Open any feed for thirty seconds and the verdict arrives: everyone is ahead of you. Peers acing exams, landing internships, travelling, thriving, looking effortlessly fine. Meanwhile you're behind on a reading and haven't replied to three messages. The gap between their highlight reel and your Tuesday afternoon feels like hard evidence that something is wrong with you specifically. I want to walk through why that feeling is not just painful but factually unreliable.
You're comparing inside to outside
Here's the structural flaw in every comparison you make. You know your own inside completely — every doubt, every 3am worry, every delay and insecurity and unflattering thought. But you only ever see other people's outside: the curated, edited, posted version they chose to show. You are matching your bloopers against everyone else's highlight reel and concluding you're losing.
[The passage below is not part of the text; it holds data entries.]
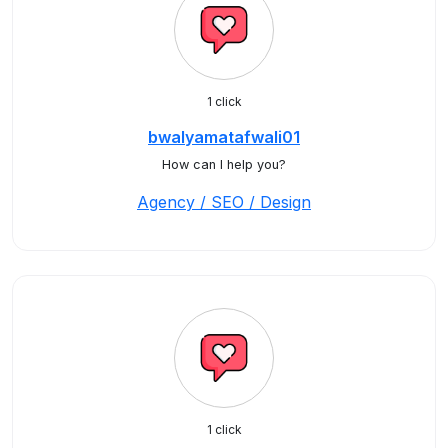
1 click
bwalyamatafwali01
How can I help you?
Agency / SEO / Design
1 click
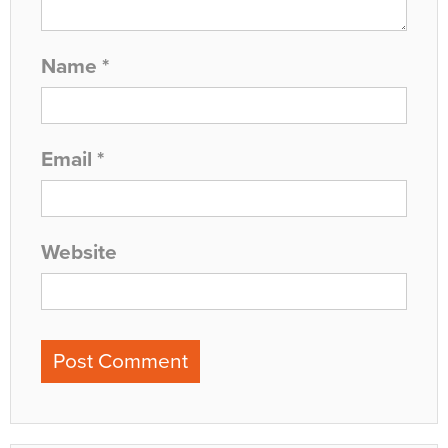
Name
*
Email
*
Website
It's not a fair fight; it's not even a real one.
Anxiety adores this rigged game, because it confirms what anxiety already believes — that you're falling behind, that you're not enough, that everyone else got a manual you missed. The comparison delivers exactly the data anxiety was looking for, which is why it feels so compelling and so awful at once.
Comparison is the thief of joy — but more than that, it's just bad data.
The people you envy are envying someone
There's a humbling, oddly comforting truth in peer support work: almost everyone feels behind. The student you envy for their composure is quietly convinced they're a fraud. The one with the internship is anxious about the next thing. The confident one cries before presentations. I've sat with so many people who looked, from the outside, exactly like the person someone else was comparing themselves to and despairing over. The whole grid is people performing okayness at each other while privately struggling.
This doesn't mean nobody is ever genuinely happy. It means the visible surface is a terrible guide to anyone's inner reality — including yours, to the people watching you.
Breaking the loop
You can't delete comparison from your brain, but you can interrupt the spiral. Start by noticing it as a thing that's happening rather than a truth being revealed: "I'm comparing again." That small label restores a sliver of distance. Then redirect to something concrete in front of you — the actual next step in your actual day. Curate ruthlessly, too: the feeds that reliably leave you feeling smaller are not neutral, and you're allowed to mute them without guilt.
The takeaway
The comparison machine runs on a rigged measurement — your full interior against everyone else's edited exterior — and it feeds the anxiety that started it. Name the spiral, distrust the data, remember that the people you envy are envying someone too, and gently bring your attention back to the one life you actually have access to: your own.